Injuries inflicted on any part of the chemistry cannot
achieve anything other than its dilution, a weakening and an impairment of the
mix. And you would think, would you not, if you were a thinking kind of
creature, that however you contemplate the future of St Andrews you would make
the safeguarding of such pricelessness something of a priority.
So why, you might wonder, is that clifftop headland up
there, (that clifftop which in its own way is a critical part of the chemistry
as a crucial component in the towns landscape setting) having its
characteristic elements carted off by the truckload so that someone with no
interest in St Andrews wellbeing can make a lot of money by building a
third-rate golf course?
Now I know the developers and the Kingask golf
course architects will protest at having their creation called third class, but
if this course down here on the water, the same Old Course which granted my
immortality, is the only first-rate golf course in the world (and it is - ask
Jack, Seve, Nick, Colin), and if Augusta, Carnoustie, Troon, Wentworth in early
autumn and a couple of others might occupy the next rank, Kingask will
be lucky to get anywhere near third rate, and the fact that it is within
besmirching distance of the Old Course will not count in its favour, however it
decides to style its postal address.
The mystery of it all is what troubles me. There is first
the less than exemplary way in which the planning process reached its
conclusions. There is now the less than exemplary way in which the construction
process is going about its business so that the local MP is heaping
embarrassing questions on the desk of the chief executive of Fife Council. And
more mysterious than all that, there is the baffling contempt demonstrated by
the council for both a strong section of public opinion and for the jewel in
its crown that is the relationship between golf and St Andrews and the
world.
The fact that St Andrews is a desirable place to live and
work is precisely the reason why planning principles should resist those
developer-overtures whose works will make it all less desirable. There is no
doubt in my mind that a golf course, a hotel, and all the other associated
unneccessaries on the Kingask headland will achieve precisely that.
So what is to be done?
The six local residents who are challenging the planning
consent in the Court of Session (five of them women - what does that tell you?)
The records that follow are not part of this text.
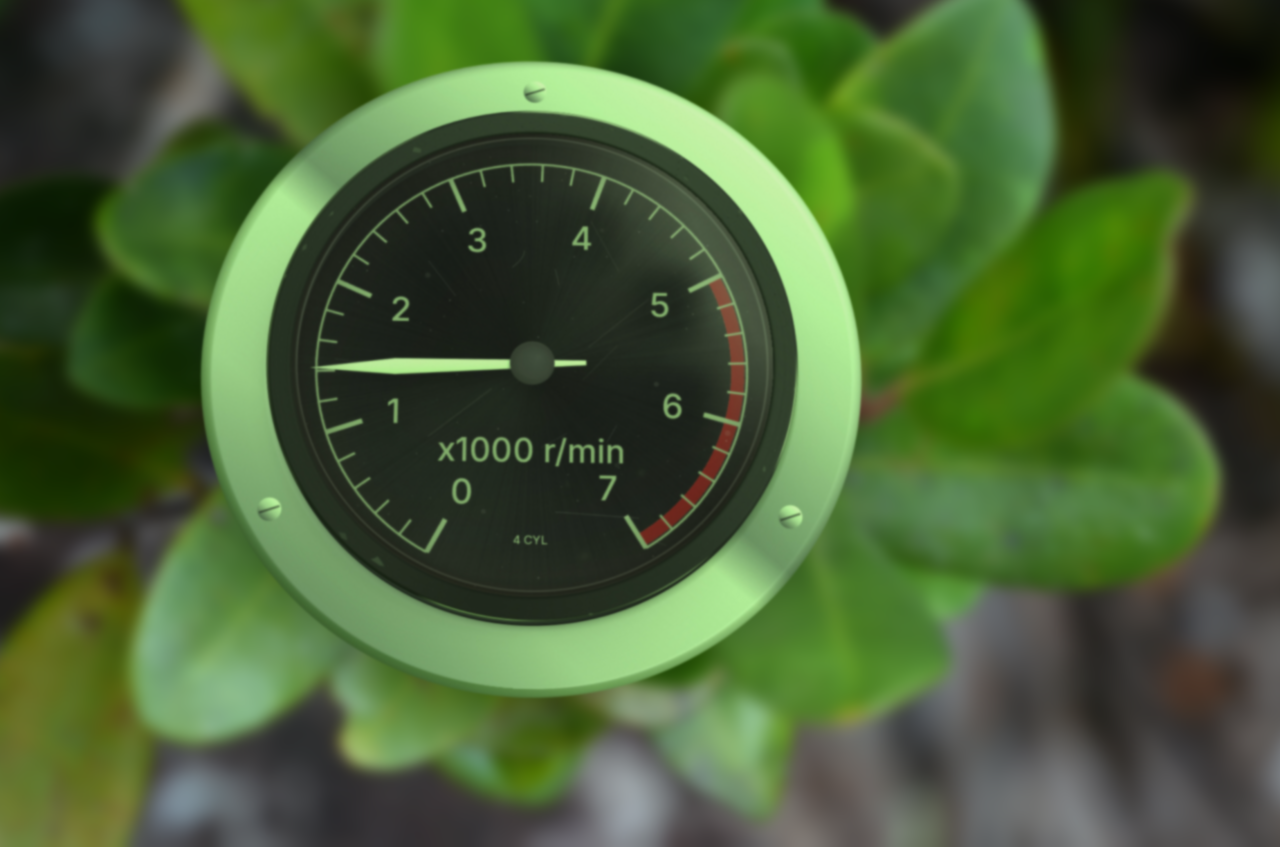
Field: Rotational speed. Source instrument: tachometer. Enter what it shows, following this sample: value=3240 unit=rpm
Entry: value=1400 unit=rpm
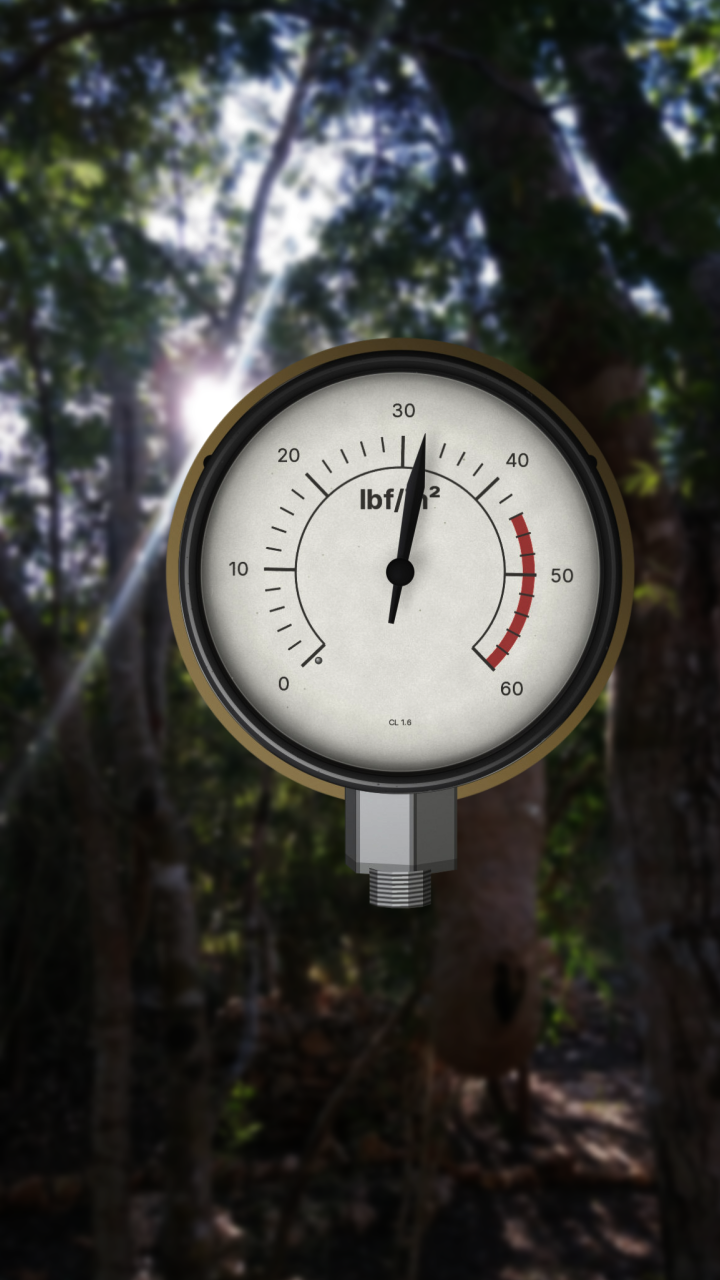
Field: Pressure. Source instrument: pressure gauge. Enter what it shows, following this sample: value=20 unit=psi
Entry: value=32 unit=psi
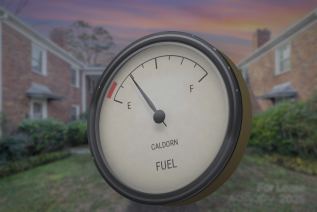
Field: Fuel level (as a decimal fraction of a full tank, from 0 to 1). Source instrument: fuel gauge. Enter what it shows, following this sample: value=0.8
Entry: value=0.25
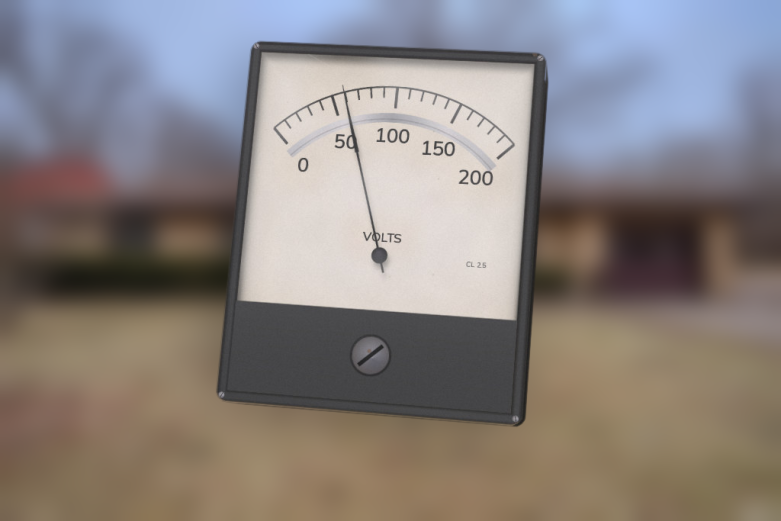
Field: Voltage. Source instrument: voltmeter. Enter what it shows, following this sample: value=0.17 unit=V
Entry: value=60 unit=V
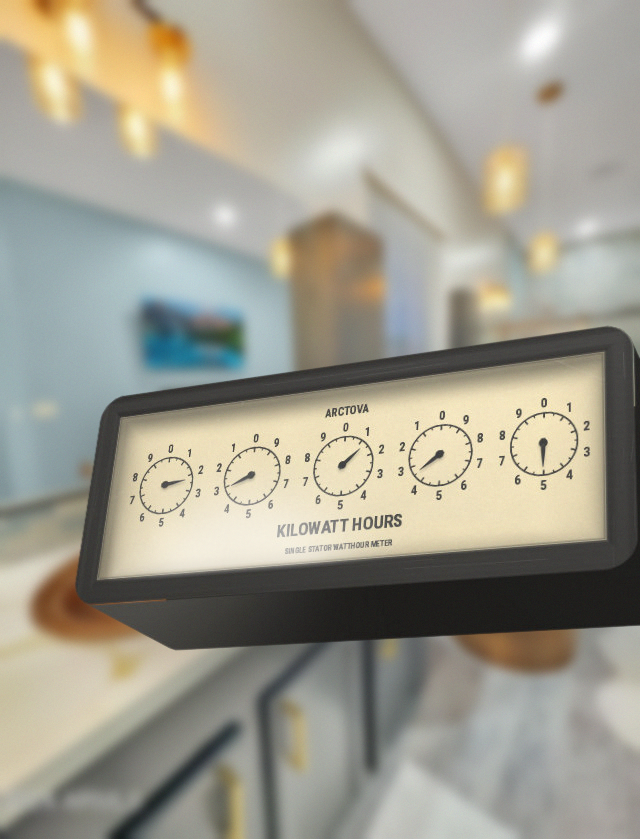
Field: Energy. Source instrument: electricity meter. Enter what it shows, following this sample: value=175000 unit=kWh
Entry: value=23135 unit=kWh
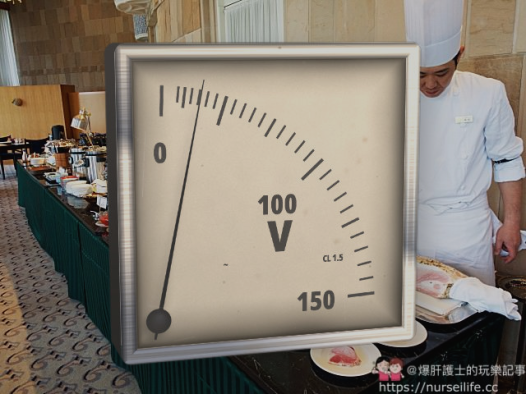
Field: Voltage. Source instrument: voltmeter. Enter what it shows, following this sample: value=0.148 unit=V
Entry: value=35 unit=V
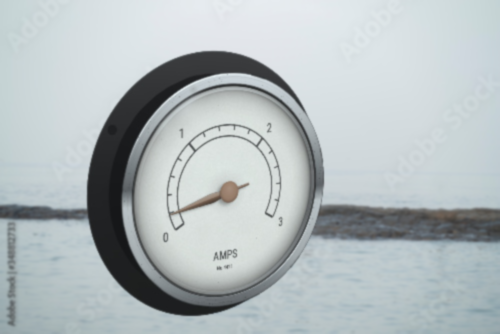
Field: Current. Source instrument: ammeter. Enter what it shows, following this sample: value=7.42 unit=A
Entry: value=0.2 unit=A
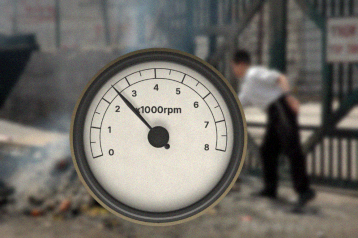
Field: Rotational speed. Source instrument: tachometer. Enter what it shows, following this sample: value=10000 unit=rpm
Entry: value=2500 unit=rpm
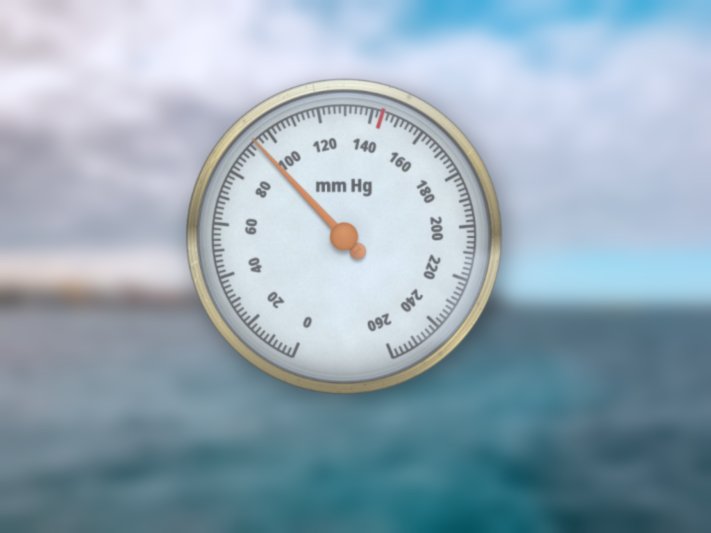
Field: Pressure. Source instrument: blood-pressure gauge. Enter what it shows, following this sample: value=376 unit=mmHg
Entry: value=94 unit=mmHg
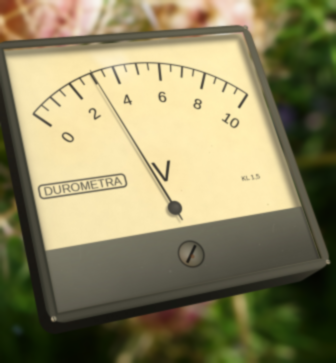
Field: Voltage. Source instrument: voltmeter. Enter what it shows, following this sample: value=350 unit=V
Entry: value=3 unit=V
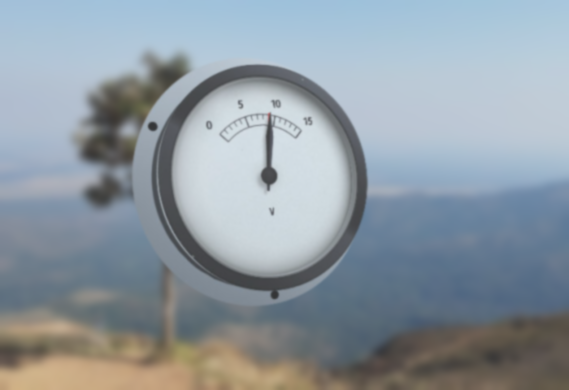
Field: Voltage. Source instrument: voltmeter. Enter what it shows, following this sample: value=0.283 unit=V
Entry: value=9 unit=V
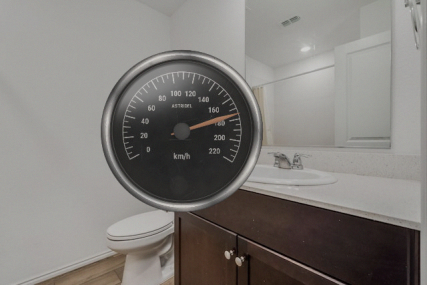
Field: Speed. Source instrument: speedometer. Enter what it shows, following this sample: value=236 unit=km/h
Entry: value=175 unit=km/h
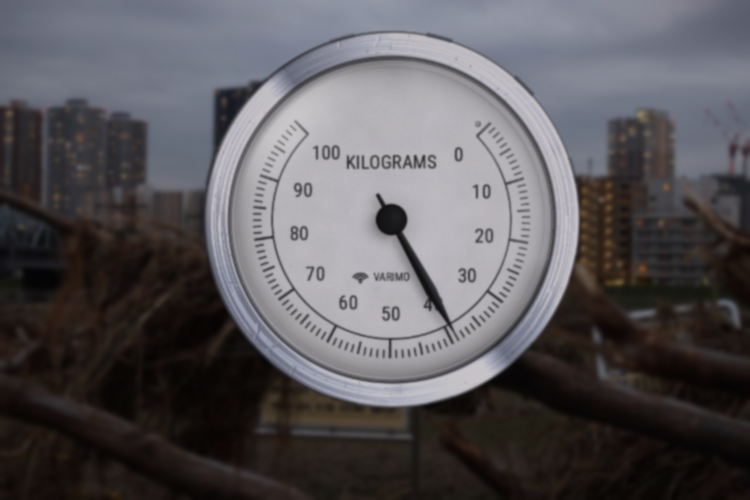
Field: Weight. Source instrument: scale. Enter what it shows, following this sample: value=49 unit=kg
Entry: value=39 unit=kg
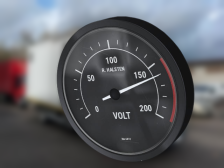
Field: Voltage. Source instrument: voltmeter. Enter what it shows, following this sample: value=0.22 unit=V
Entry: value=160 unit=V
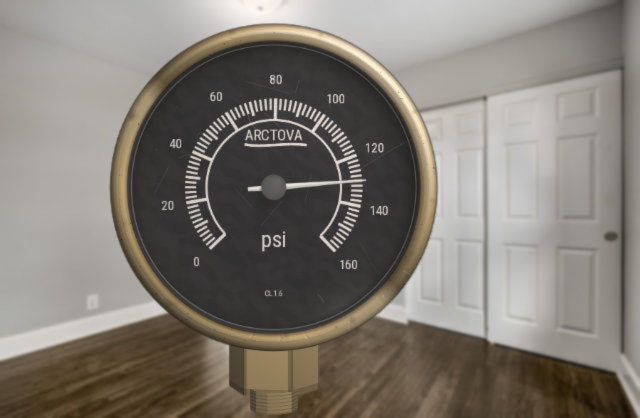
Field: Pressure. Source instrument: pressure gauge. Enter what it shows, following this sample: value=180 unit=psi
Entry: value=130 unit=psi
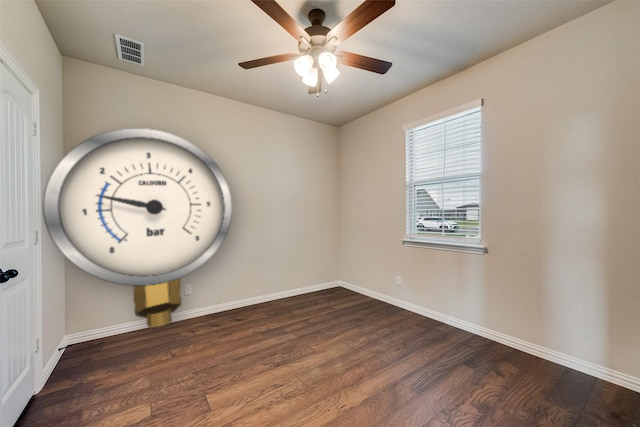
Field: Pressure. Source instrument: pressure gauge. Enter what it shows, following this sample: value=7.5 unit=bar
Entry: value=1.4 unit=bar
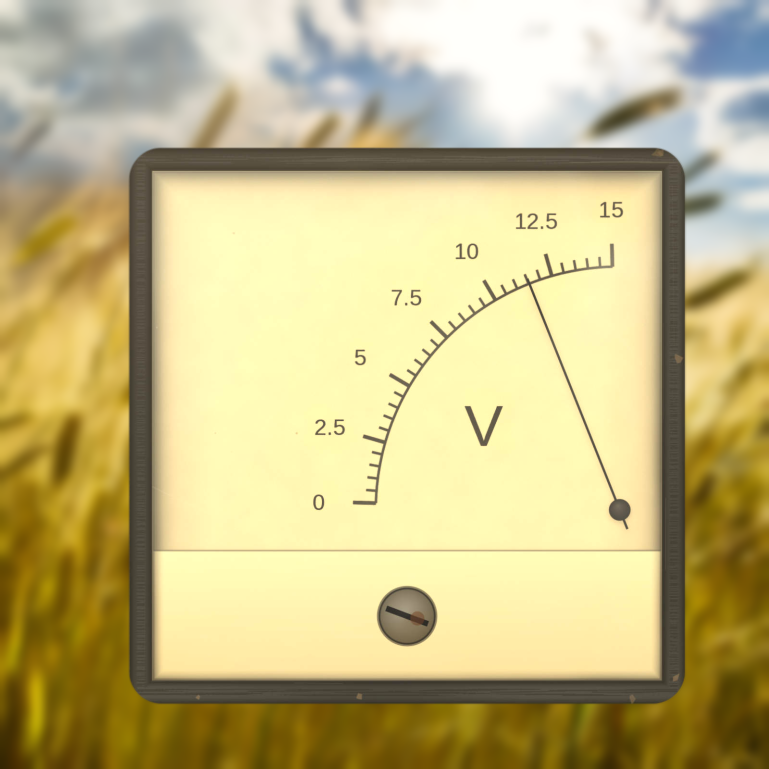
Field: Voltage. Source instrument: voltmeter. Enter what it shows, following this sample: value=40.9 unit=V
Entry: value=11.5 unit=V
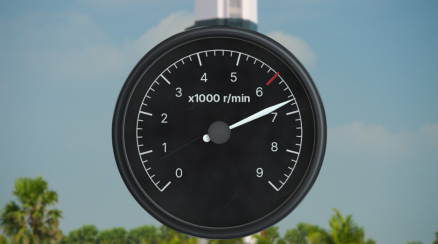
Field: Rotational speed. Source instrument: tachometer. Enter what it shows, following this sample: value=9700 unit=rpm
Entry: value=6700 unit=rpm
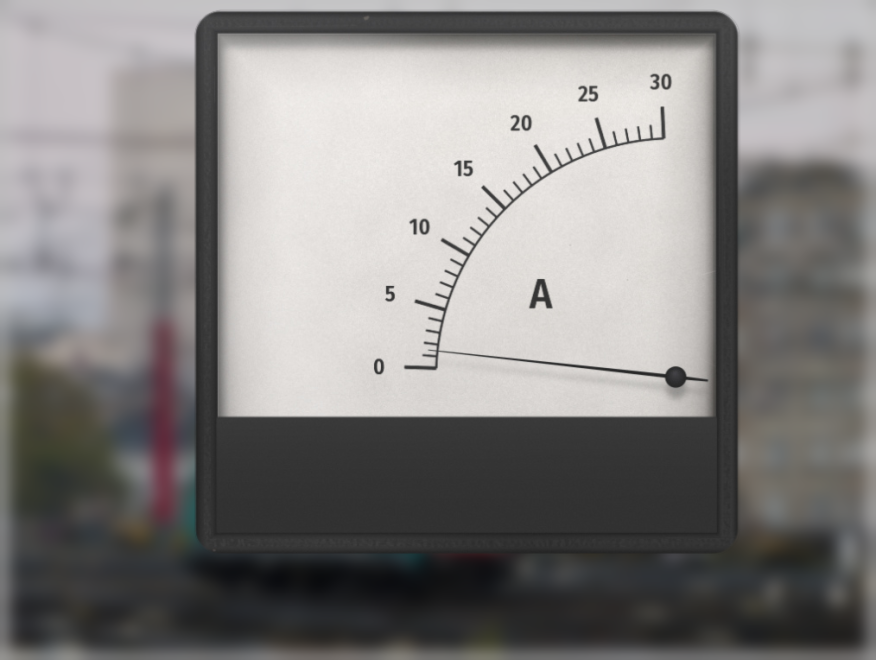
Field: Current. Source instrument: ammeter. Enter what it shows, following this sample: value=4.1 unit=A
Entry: value=1.5 unit=A
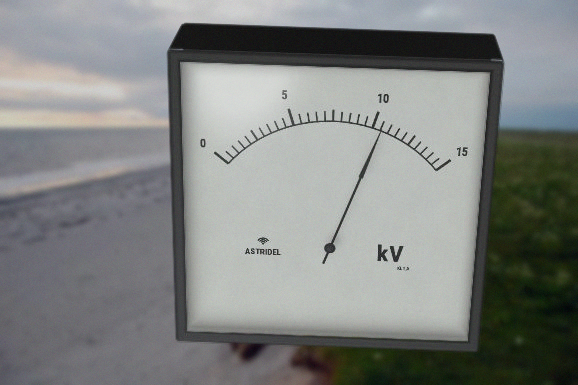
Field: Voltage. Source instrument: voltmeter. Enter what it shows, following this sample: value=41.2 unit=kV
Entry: value=10.5 unit=kV
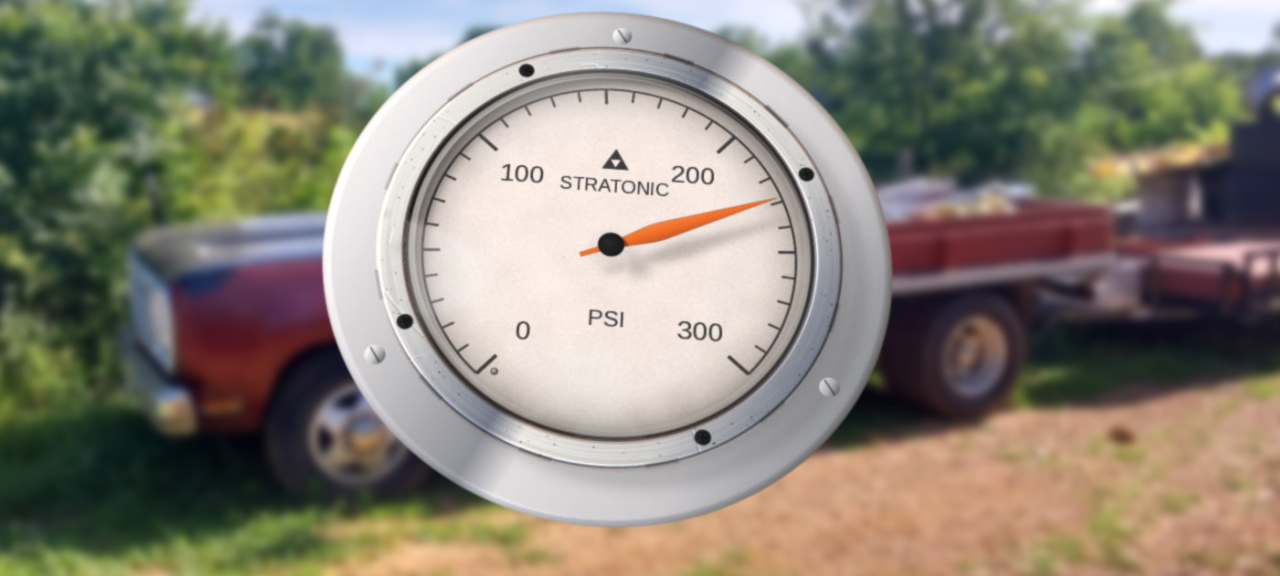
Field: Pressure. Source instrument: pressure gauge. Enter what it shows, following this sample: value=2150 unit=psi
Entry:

are fighting a last rear-guard action which they should never have had to
fight. If you are a member of Fife Council and you have no grasp of the
sensitivity which is at work on the fringes of St Andrews of all places (the
shoreline fringes as well as the chifftop ones), then perhaps you are in the
wrong job.
Perhaps you should be asking yourself now, now as the
trucks trundle the capillary backroads of Kingask, whether the chemistry
of what already exists is not worth rather more to St Andrews and Fife and the
world than one more third-rate-if-its-lucky golf course.
If I was one of the six in the Court of Session I would ask
the judge to join them on the first tee at the Old Course. Just say the word,
ladies, and Ill step forward with the cine camera and the Stetson.